«У меня мелькнула мысль: так, они сбегут, и я освобожусь от них. От них и от доносчиков у них на хвосте. Я уеду из Выйсику, возьму свои несколько сот рублей, которые отложил из жалования, когда работал у Теннера. Куплю где-нибудь на окраине Пыльтсамаа или Вильянди хижину с участком земли под огород».
Но силовое поле вокруг полковника фон Бока крепко держит свидетеля Якоба.
В каждом человеке живет историческое зерно. Но чтобы Икс стал Человеком историческим, зерно это должно прорасти. Историчность должна проявиться в действии, в поступке, понимаемом, разумеется, широко. Написание записок – поступок, вводящий человека в исторический поток.
Без близости с Тимотеусом фон Боком никогда не написал бы Якоб своих замечательных записок. Он, безусловно, понимает это. Он мог уйти, отделиться, зажить мирной внеисторической жизнью и не писать никаких записок. Но, очевидно, в человеке сидел инстинкт историчности. Вырваться в сферу истории и добровольно уйти из нее – противно этому инстинкту. И Якоб идет рядом с фон Боком, ставшим исторической фигурой в тот момент, когда он написал и отправил императору Александру убийственный (и самоубийственный) по трезвости оценки происходящего и жестокости обвинений меморандум. Катастрофа – арест фон Бока – вбросила Якоба в активный слой исторического процесса, который и есть собственно история.

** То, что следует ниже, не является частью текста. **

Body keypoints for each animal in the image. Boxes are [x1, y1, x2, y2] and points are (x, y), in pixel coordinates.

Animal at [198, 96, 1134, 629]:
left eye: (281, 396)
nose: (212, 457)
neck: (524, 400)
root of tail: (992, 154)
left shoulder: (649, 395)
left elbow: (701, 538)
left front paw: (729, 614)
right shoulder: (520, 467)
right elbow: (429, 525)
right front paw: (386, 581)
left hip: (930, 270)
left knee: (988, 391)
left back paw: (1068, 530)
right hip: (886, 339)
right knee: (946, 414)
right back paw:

Якоб живет в мучительном недоумении, явившемся одним из стимулов для создания записок: уж не безумен ли и в самом деле барон Тимотеус? Что такое его поступок – рыцарственный подвиг правдолюбца или выходка сумасшедшего?
Якоб, честный, порядочный Якоб не может понять логику поведения фон Бока в критические моменты. Он вне себя от изумления и возмущения, когда фон Бок отказывается бежать из России, из ссылки, хотя все готово к побегу.
«Я воскликнул:
– О дьявол… с таким сумасшедшим, как ты, не стоит спорить. Кто настолько слеп, что в такую минуту отказывается от всего, что нами предпринято… Ну скажи, к чему более значительному можно стремиться или чего достигнуть в выисикуской тюрьме? Глупец!
Тимо обеими руками схватился за галстук. У него побелели суставы.
– Якоб… разве ты этого не понимаешь… Китти, ты должна меня понять, – это моя битва… с императором, с империей… с той, что у нас… А для меня единственно правильно находиться там, где меня заставляют находиться. Быть там… подобно железному гвоздю в теле империи…
Я еще раз повторил от чистого сердца:
– Глупец…»
Откровенно фиксируя происходящее, даже то, что превосходит его понимание, даже то, что кажется ему абсурдным и несправедливым, даже то, о чем легче было бы умолчать, Якоб инстинктивно выполняет свой долг человека исторического.
«О господи, как же мы беззащитны, если неведение – наша единственная защита!»
Быть может, главный урок, полученный Якобом и заставивший писать: неведение – не защита. Неведение – иллюзия защиты, ведущая в захолустье истории, в тупик.
И еще одна проблема встает перед нами в связи с судьбами Усольцева и Якоба: как вырабатывался «говорящий свидетель» русской истории, чем расплачивался он за наше ведение. Но это – отдельный сюжет.
Готовый умереть, но не изменить самодержавной империи Гринев и мечтающий разрушить эту империю, а на ее развалинах создать вольное крестьянское царство Пугачев.
Убежденный интеллигент-демократ Усольцев и властолюбец-демагог Ашинов.
Стремящийся к тихому благополучию Якоб и неукротимый полковник фон Бок с его самоконцепцией «железного гвоздя в теле империи».
Это полярности, схваченные накрепко структурой воспроизведенных мемуаров, причем объединенные связью абсолютной и органичной – убери одного, исчезнет другой, – полярности, между которыми бьют разряды рокового электричества истории.
Заканчивая свои записи, Якоб пишет о двадцати двух годах, прошедших со смерти фон Бока до момента окончания записок:
«Об этом времени мне, в сущности, нечего сказать. Что было? Спокойная, пустая, бесполезная жизнь».